■ **INPUT**
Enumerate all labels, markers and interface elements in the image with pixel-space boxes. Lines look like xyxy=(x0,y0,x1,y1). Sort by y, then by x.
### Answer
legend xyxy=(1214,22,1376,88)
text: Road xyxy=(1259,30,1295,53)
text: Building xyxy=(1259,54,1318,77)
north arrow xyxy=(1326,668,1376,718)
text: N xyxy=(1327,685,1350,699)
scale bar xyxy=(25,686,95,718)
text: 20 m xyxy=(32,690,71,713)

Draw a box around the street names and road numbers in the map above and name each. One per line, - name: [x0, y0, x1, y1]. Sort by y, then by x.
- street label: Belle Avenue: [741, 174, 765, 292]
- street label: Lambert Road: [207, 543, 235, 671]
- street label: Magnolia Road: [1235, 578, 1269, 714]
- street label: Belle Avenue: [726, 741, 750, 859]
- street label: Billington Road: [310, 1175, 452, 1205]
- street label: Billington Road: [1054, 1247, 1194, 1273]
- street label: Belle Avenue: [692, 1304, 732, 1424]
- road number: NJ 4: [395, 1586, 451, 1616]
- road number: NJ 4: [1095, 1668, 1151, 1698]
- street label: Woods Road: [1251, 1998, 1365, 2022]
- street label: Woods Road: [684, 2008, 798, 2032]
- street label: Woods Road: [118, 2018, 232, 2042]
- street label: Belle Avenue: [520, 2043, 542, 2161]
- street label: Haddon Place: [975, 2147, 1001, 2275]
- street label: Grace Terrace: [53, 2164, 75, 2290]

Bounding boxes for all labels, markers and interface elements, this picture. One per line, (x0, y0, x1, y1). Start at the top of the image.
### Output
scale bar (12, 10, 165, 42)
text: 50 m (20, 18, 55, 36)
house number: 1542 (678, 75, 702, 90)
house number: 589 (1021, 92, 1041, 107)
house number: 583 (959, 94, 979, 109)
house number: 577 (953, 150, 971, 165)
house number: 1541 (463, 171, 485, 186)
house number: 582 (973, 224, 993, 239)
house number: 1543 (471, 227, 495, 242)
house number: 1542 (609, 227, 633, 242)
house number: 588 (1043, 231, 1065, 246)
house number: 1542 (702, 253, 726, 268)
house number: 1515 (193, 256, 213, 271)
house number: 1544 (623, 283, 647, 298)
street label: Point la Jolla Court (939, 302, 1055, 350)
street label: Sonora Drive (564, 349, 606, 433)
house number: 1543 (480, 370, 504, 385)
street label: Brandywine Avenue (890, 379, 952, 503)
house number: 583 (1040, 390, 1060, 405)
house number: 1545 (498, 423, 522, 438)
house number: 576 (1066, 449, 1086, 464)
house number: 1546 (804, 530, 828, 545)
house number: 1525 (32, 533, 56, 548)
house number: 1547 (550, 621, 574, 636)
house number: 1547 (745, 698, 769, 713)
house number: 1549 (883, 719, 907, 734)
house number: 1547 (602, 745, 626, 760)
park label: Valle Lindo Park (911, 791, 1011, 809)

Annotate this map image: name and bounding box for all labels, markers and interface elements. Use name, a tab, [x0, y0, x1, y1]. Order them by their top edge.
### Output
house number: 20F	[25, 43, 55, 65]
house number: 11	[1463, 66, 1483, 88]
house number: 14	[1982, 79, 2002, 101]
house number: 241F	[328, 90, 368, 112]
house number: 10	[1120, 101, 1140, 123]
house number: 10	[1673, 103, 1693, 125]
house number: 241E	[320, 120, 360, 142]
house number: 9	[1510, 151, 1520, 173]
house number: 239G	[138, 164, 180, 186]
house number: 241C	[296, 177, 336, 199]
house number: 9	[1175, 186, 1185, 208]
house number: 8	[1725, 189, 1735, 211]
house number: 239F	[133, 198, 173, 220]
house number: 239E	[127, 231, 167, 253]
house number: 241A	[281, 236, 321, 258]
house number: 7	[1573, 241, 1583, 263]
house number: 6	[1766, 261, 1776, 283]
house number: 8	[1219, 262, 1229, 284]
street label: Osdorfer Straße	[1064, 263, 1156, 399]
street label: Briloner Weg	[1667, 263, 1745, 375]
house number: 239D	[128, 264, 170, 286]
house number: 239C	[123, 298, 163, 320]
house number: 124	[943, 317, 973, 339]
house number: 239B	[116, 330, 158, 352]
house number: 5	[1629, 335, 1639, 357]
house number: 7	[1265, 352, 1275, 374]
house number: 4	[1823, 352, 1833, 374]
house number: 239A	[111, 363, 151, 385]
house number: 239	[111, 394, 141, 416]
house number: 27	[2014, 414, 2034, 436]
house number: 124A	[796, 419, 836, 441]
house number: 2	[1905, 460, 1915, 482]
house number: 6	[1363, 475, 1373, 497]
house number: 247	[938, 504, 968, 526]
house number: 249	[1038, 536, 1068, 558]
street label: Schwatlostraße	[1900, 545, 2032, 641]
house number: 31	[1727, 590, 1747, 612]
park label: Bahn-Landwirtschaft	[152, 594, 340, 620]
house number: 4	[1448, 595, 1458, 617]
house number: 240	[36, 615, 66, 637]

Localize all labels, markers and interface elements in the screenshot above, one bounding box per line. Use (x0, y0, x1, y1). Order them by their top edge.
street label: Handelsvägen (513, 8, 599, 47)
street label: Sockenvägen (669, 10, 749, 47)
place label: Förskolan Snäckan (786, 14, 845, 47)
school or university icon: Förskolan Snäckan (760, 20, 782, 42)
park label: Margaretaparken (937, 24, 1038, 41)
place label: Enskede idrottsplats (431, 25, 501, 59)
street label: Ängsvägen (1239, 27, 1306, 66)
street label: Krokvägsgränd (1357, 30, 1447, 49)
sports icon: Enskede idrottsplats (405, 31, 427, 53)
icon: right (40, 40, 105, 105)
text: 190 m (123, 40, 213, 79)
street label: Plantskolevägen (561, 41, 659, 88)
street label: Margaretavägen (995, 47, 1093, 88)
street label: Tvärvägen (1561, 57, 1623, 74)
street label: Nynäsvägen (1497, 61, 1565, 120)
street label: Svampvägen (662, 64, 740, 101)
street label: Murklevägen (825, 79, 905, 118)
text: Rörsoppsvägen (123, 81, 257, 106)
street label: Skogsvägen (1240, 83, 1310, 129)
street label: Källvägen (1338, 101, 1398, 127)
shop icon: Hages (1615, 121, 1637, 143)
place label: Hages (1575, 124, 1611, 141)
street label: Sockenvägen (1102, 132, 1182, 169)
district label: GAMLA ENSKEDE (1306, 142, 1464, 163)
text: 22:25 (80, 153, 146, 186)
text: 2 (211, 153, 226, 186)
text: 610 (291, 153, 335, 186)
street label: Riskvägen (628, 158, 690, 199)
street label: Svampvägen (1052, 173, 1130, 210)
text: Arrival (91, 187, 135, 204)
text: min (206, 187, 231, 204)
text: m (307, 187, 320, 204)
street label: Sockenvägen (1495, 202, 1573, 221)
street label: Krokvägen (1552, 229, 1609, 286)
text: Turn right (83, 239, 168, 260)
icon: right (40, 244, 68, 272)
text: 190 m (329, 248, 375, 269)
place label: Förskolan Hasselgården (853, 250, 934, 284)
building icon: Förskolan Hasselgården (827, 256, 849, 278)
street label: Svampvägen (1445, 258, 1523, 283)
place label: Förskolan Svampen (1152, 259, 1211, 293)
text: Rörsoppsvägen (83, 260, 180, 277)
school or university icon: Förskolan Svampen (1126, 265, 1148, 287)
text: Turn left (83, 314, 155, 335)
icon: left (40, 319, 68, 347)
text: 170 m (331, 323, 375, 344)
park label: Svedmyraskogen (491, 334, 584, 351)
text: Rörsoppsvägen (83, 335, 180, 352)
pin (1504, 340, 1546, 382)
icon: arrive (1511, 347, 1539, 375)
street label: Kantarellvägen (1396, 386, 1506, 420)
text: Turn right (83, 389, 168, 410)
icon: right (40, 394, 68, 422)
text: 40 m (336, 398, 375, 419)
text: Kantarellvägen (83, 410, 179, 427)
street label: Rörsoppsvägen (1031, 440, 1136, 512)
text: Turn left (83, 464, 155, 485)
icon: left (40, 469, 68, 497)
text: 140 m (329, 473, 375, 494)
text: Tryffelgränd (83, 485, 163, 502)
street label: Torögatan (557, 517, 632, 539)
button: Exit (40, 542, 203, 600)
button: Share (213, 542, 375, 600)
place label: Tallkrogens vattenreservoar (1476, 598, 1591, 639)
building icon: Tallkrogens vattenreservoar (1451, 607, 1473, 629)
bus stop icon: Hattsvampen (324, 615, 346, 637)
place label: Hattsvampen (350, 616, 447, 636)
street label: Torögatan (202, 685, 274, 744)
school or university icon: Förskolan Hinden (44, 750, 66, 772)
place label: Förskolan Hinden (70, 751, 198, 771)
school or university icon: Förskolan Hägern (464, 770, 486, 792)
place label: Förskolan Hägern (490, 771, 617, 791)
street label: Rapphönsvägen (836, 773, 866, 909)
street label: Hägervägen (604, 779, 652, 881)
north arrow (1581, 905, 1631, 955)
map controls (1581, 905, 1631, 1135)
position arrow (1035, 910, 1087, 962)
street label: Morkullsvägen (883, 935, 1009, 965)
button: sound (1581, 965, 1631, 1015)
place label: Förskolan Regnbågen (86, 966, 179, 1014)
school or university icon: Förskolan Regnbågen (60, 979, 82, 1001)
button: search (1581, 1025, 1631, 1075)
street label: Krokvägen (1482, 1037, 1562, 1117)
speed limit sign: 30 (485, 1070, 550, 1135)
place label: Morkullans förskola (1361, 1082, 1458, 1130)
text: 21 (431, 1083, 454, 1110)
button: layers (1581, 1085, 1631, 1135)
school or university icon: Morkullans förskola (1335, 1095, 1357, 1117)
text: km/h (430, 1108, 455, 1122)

■ **TRY IT**
Whenever the word "this" shows up in a line above, copy that line.

■ **THE ANSWER**
Bounding boxes for all labels, markers and interface elements, this picture. One per line, (x0, y0, x1, y1). Start at the top of the image.
Annotate this map image: name and bounding box for all labels, markers and interface elements. Use name, a tab, [x0, y0, x1, y1]. Order them by their top edge.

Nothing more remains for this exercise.